Input for this task →

▬▬▬▬▬▬▬▬▬▬

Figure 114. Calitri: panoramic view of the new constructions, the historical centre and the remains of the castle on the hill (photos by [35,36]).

▬▬▬▬▬▬▬▬▬▬

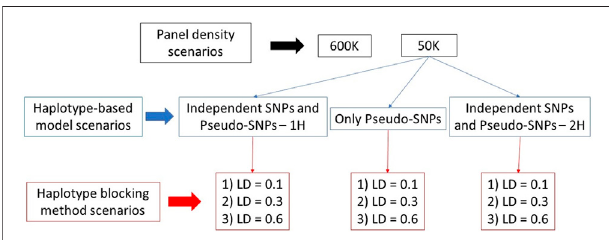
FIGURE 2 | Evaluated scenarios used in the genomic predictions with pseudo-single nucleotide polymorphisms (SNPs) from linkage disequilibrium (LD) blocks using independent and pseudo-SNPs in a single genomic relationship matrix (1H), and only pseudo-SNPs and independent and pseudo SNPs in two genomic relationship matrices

▬▬▬▬▬▬▬▬▬▬

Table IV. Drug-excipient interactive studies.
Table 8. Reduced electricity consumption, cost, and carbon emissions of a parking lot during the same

▬▬▬▬▬▬▬▬▬▬

Problem to solve → Since only part of the listing is wanted, copy exactly the lines from the one holding "Table IV. Drug-excipient interactive studies." to the one holding "Table 8. Reduced", both included.

Task response →
Table IV. Drug-excipient interactive studies.
Table 8. Reduced electricity consumption, cost, and carbon emissions of a parking lot during the same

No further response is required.